The students, who on Tuesday wished to hold an egalitarian service in the Knesset synagogue, were told that the synagogue is to be used exclusively for Orthodox prayer services, the Masorti Foundation for Conservative Judaism in Israel said in a Facebook post.
The students were hosted at the Knesset by Masorti’s Jewish Pluralism Watch, joining journalists, scholars and Knesset members for a discussion of personal status issues such as the right to non-Orthodox, egalitarian weddings, divorce, conversion and burial rights, and how the absence of religious pluralism in Israel directly undermines the country’s democracy and security.
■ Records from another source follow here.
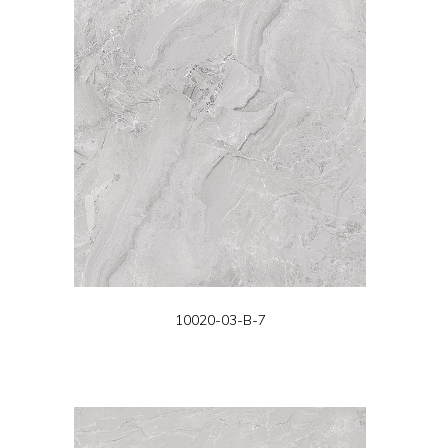
10020-03-B-7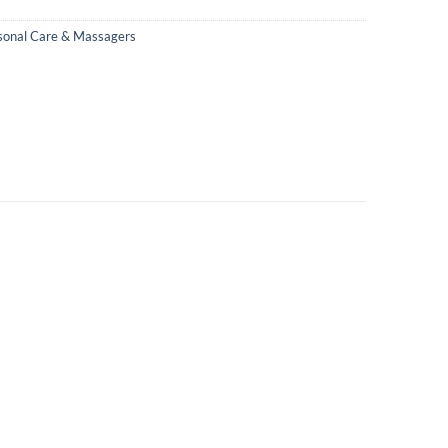
sonal Care & Massagers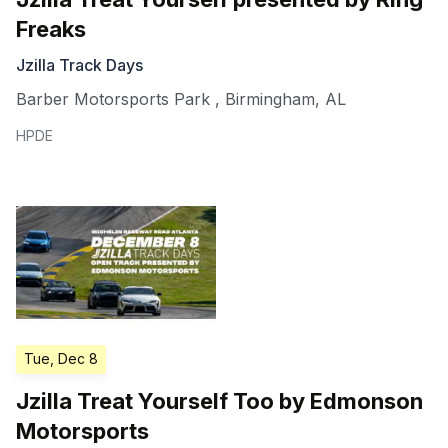
Freaks
Jzilla Track Days
Barber Motorsports Park
,
Birmingham
,
AL
HPDE
Tue, Dec 8
Jzilla Treat Yourself Too by Edmonson
Motorsports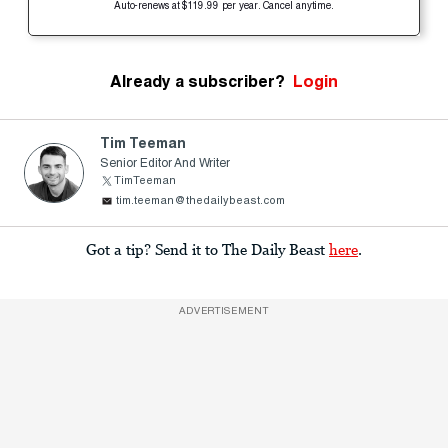
Auto-renews at $119.99 per year. Cancel anytime.
Already a subscriber?
Login
Tim Teeman
Senior Editor And Writer
TimTeeman
tim.teeman@thedailybeast.com
Got a tip? Send it to The Daily Beast
here
.
ADVERTISEMENT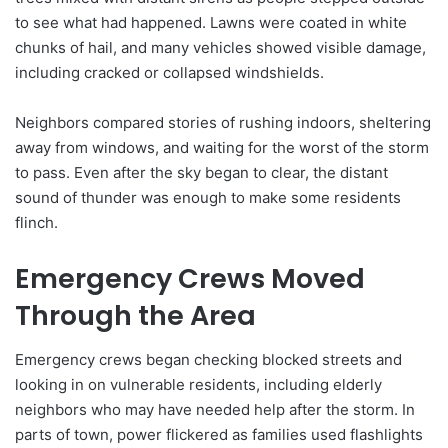
to see what had happened. Lawns were coated in white
chunks of hail, and many vehicles showed visible damage,
including cracked or collapsed windshields.
Neighbors compared stories of rushing indoors, sheltering
away from windows, and waiting for the worst of the storm
to pass. Even after the sky began to clear, the distant
sound of thunder was enough to make some residents
flinch.
Emergency Crews Moved
Through the Area
Emergency crews began checking blocked streets and
looking in on vulnerable residents, including elderly
neighbors who may have needed help after the storm. In
parts of town, power flickered as families used flashlights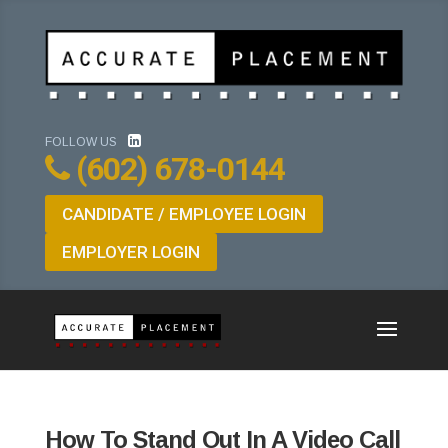
FOLLOW US
(602) 678-0144
CANDIDATE / EMPLOYEE LOGIN
EMPLOYER LOGIN
How To Stand Out In A Video Call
The students were offered an alternative venue at the Knesset for their services, Haaretz reported. It was Knesset speaker Yuli Edelstein who told the group egalitarian prayer is not allowed in the Knesset synagogue, the paper said.
Also participating in the program were rabbinical students from the Abraham Geiger College run by the Reform movement in Berlin, the Reconstructionist Rabbinical College in Philadelphia, and Hebrew College, a pluralistic training center for Jewish educators in Boston.
“A lot of the students were very upset and shocked,” said Rabbi Joel Levy, director of the Conservative Yeshiva in Jerusalem, who submitted the request on behalf of the students, told Haaretz. “You’d think that the Knesset would be a place of ingathering of the Jewish people, but actually we learned that it has boundaries that don’t include liberal Jews. Paradoxically, this decision served as an appropriate end to our conversation about religion and state in Israel.”